--- Extracted records ---
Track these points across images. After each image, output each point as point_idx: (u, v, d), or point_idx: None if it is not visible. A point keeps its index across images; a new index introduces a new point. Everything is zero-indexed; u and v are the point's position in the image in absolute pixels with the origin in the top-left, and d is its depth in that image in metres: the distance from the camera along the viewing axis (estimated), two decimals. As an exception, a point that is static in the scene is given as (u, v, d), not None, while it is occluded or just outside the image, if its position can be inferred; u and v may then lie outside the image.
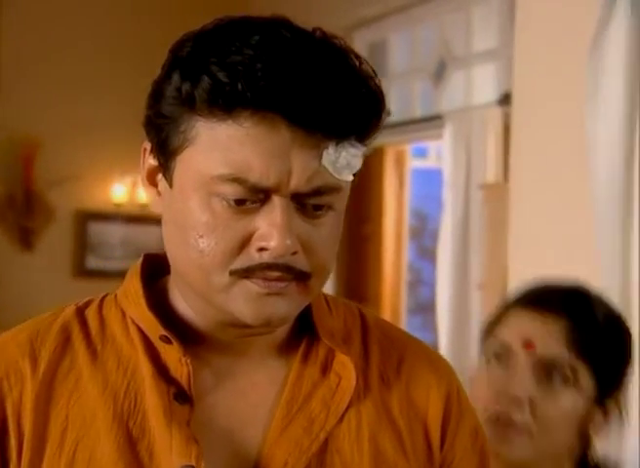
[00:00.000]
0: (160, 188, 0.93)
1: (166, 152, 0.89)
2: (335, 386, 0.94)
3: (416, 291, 7.09)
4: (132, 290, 0.97)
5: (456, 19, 4.57)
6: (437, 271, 4.65)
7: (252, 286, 0.87)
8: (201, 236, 0.87)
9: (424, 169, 6.36)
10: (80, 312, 0.97)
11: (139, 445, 0.89)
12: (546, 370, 1.30)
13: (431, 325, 6.80)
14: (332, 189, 0.88)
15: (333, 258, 0.91)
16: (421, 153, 6.31)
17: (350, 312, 1.02)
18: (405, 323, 5.87)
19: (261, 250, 0.86)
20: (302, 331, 0.97)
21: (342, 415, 0.93)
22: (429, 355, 1.03)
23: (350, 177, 0.88)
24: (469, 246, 4.45)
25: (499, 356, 1.32)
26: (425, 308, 7.17)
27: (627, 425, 1.36)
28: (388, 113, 0.91)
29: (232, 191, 0.86)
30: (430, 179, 6.17)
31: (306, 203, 0.88)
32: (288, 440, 0.91)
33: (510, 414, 1.30)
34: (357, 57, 0.89)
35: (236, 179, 0.85)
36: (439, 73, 4.78)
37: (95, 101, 5.71)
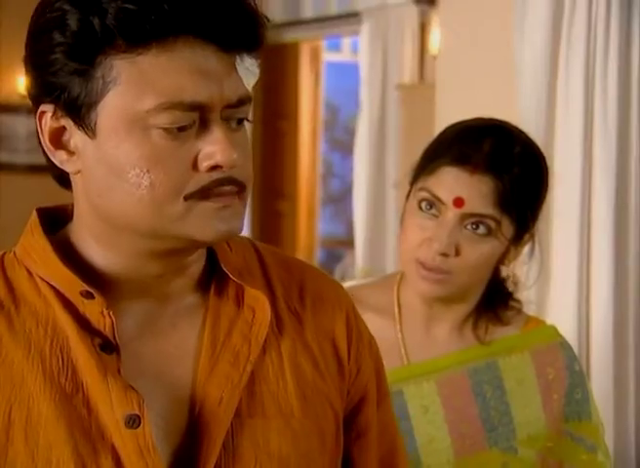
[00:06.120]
0: (72, 147, 0.91)
1: (81, 106, 0.88)
2: (250, 319, 0.97)
3: (327, 182, 7.18)
4: (36, 247, 0.95)
5: None
6: (354, 169, 4.72)
7: (209, 204, 0.89)
8: (147, 171, 0.87)
9: (338, 62, 6.35)
10: None
11: (74, 399, 0.90)
12: (472, 222, 1.40)
13: (343, 216, 6.93)
14: (249, 99, 0.92)
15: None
16: (335, 47, 6.29)
17: (246, 247, 1.04)
18: (319, 214, 5.97)
19: (210, 169, 0.89)
20: (211, 271, 1.00)
21: (263, 347, 0.97)
22: (324, 278, 1.08)
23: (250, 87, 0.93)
24: (386, 145, 4.52)
25: (429, 203, 1.42)
26: (336, 199, 7.28)
27: (538, 251, 1.50)
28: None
29: (172, 118, 0.87)
30: (343, 73, 6.17)
31: (231, 118, 0.91)
32: (218, 377, 0.94)
33: (435, 262, 1.41)
34: None
35: (172, 105, 0.87)
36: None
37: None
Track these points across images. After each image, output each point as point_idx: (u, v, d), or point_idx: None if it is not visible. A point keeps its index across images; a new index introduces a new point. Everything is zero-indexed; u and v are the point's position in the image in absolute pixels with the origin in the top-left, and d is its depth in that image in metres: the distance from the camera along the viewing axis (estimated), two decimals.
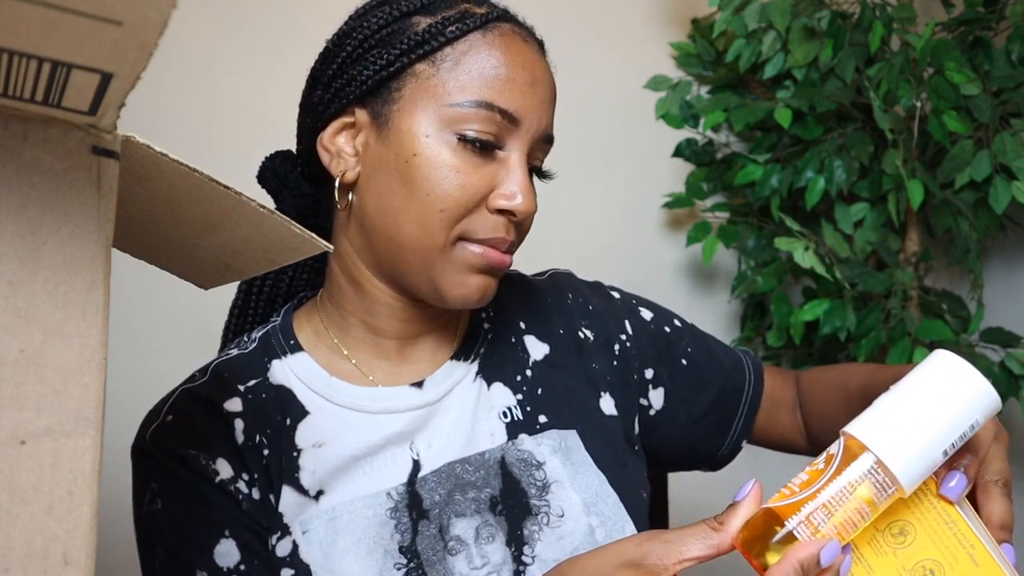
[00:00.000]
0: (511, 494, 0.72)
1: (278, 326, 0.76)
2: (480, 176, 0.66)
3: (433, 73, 0.67)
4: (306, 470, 0.69)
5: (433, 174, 0.65)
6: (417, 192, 0.66)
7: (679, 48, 1.64)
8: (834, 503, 0.51)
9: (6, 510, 0.36)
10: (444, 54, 0.67)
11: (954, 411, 0.52)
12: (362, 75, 0.68)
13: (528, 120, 0.68)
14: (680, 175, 1.65)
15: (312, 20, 1.47)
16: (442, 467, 0.71)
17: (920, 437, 0.52)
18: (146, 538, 0.68)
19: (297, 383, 0.72)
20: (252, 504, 0.67)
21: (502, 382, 0.77)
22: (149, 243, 0.54)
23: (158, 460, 0.68)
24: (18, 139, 0.37)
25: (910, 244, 1.48)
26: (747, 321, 1.65)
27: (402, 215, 0.67)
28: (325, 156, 0.70)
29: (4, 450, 0.36)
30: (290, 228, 0.47)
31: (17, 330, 0.37)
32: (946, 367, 0.53)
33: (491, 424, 0.75)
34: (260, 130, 1.42)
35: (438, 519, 0.70)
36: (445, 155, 0.66)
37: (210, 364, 0.74)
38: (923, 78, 1.37)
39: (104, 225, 0.39)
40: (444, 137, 0.66)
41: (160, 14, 0.31)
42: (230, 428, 0.69)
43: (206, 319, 1.39)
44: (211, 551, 0.65)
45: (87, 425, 0.38)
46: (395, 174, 0.67)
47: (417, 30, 0.68)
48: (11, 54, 0.32)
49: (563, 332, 0.82)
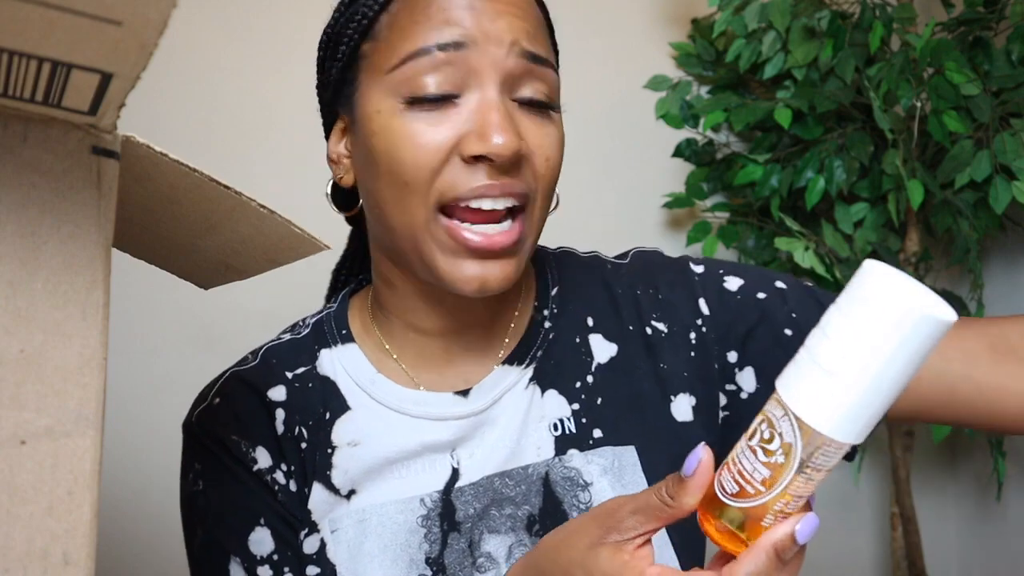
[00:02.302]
0: (550, 514, 0.67)
1: (333, 313, 0.73)
2: (441, 130, 0.59)
3: (374, 47, 0.62)
4: (338, 468, 0.67)
5: (389, 148, 0.60)
6: (383, 172, 0.61)
7: (679, 48, 1.64)
8: (796, 488, 0.45)
9: (6, 510, 0.36)
10: (381, 24, 0.62)
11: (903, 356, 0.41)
12: (329, 77, 0.66)
13: (482, 41, 0.58)
14: (680, 175, 1.65)
15: (313, 20, 1.46)
16: (481, 480, 0.67)
17: (874, 402, 0.43)
18: (188, 517, 0.69)
19: (343, 375, 0.70)
20: (288, 495, 0.66)
21: (557, 390, 0.70)
22: (149, 243, 0.54)
23: (202, 442, 0.68)
24: (18, 139, 0.37)
25: (910, 244, 1.48)
26: None
27: (383, 202, 0.62)
28: (332, 167, 0.69)
29: (4, 450, 0.36)
30: (290, 228, 0.47)
31: (17, 330, 0.37)
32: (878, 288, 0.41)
33: (539, 436, 0.69)
34: (260, 130, 1.42)
35: (469, 533, 0.66)
36: (395, 124, 0.60)
37: (262, 347, 0.72)
38: (923, 78, 1.37)
39: (104, 225, 0.39)
40: (393, 106, 0.60)
41: (160, 14, 0.31)
42: (271, 417, 0.68)
43: (206, 319, 1.39)
44: (246, 538, 0.65)
45: (87, 425, 0.38)
46: (367, 163, 0.63)
47: (357, 9, 0.64)
48: (11, 54, 0.32)
49: (632, 328, 0.73)
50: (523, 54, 0.60)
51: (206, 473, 0.67)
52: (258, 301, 1.32)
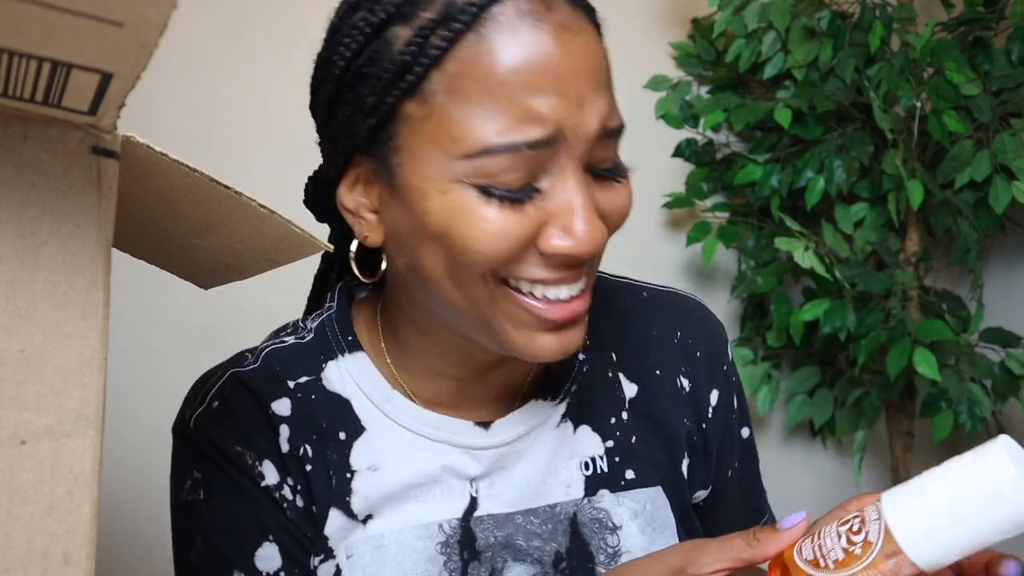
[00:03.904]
0: (577, 555, 0.65)
1: (334, 315, 0.67)
2: (520, 222, 0.53)
3: (426, 114, 0.53)
4: (358, 494, 0.63)
5: (456, 232, 0.53)
6: (440, 250, 0.55)
7: (679, 48, 1.64)
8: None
9: (6, 510, 0.36)
10: (433, 83, 0.52)
11: (1002, 521, 0.47)
12: (351, 124, 0.56)
13: (570, 130, 0.53)
14: (680, 175, 1.65)
15: (313, 20, 1.46)
16: (501, 514, 0.65)
17: (963, 547, 0.48)
18: (183, 526, 0.65)
19: (355, 392, 0.65)
20: (296, 512, 0.63)
21: (591, 426, 0.67)
22: (149, 243, 0.54)
23: (201, 450, 0.64)
24: (18, 139, 0.37)
25: (910, 244, 1.48)
26: (747, 321, 1.65)
27: (436, 278, 0.56)
28: (348, 217, 0.60)
29: (4, 450, 0.36)
30: (290, 228, 0.47)
31: (17, 330, 0.37)
32: (1001, 464, 0.47)
33: (569, 475, 0.66)
34: (260, 130, 1.42)
35: (490, 562, 0.64)
36: (466, 210, 0.53)
37: (262, 348, 0.67)
38: (923, 78, 1.37)
39: (104, 225, 0.39)
40: (461, 190, 0.53)
41: (160, 14, 0.31)
42: (275, 433, 0.64)
43: (206, 319, 1.39)
44: (252, 553, 0.62)
45: (87, 425, 0.38)
46: (415, 235, 0.56)
47: (395, 52, 0.53)
48: (11, 54, 0.32)
49: (659, 374, 0.70)
50: (605, 135, 0.55)
51: (208, 483, 0.64)
52: (258, 301, 1.32)
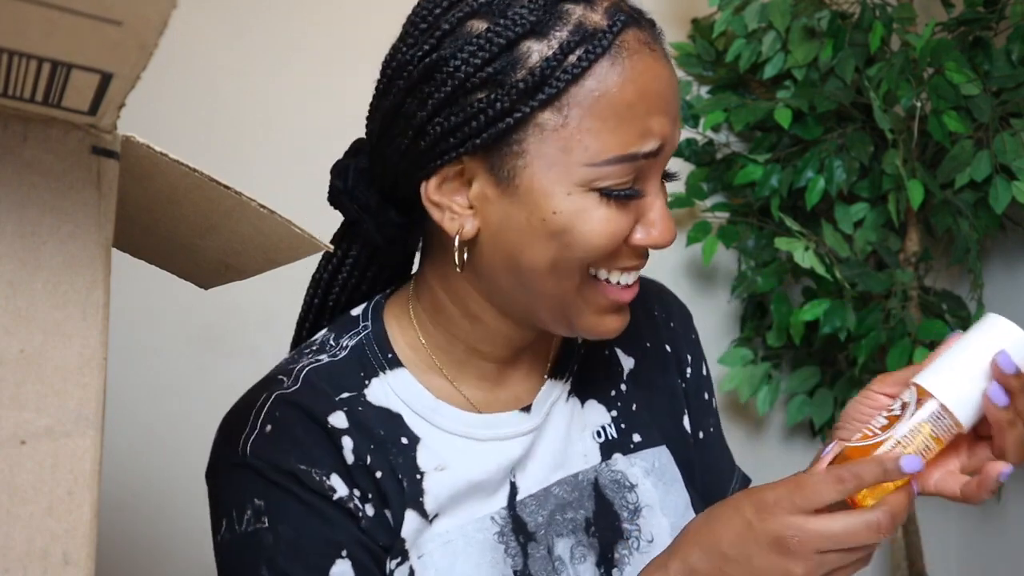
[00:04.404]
---
# Exercise brief
Begin with the first line of the entries above and write out each line exactly, ending with the line containing "12: (546, 370, 1.30)". Leave out pictures.

# Answer space
Track these points across images. After each image, output each point as point_idx: (u, v, d), or point_idx: None if it is not visible. A point keeps its index across images; a new index introduces a new point. Everything is zero-indexed; u and v are the point's position in the image in absolute pixels with the origin in the top-left, and d is its depth in that image in metres: the distance from the camera along the viewing axis (estimated), two decimals. As an exception, a point that is static in the scene is given as (u, v, d), not None, while it is occluded or just outside the image, if its position can be inferred; u and v may then lie outside the image.
[00:00.000]
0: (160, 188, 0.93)
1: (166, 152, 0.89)
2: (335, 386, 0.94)
3: (416, 291, 7.09)
4: (132, 290, 0.97)
5: (456, 19, 4.57)
6: (437, 271, 4.65)
7: (252, 286, 0.87)
8: (201, 236, 0.87)
9: (424, 169, 6.36)
10: (80, 312, 0.97)
11: (139, 445, 0.89)
12: (546, 370, 1.30)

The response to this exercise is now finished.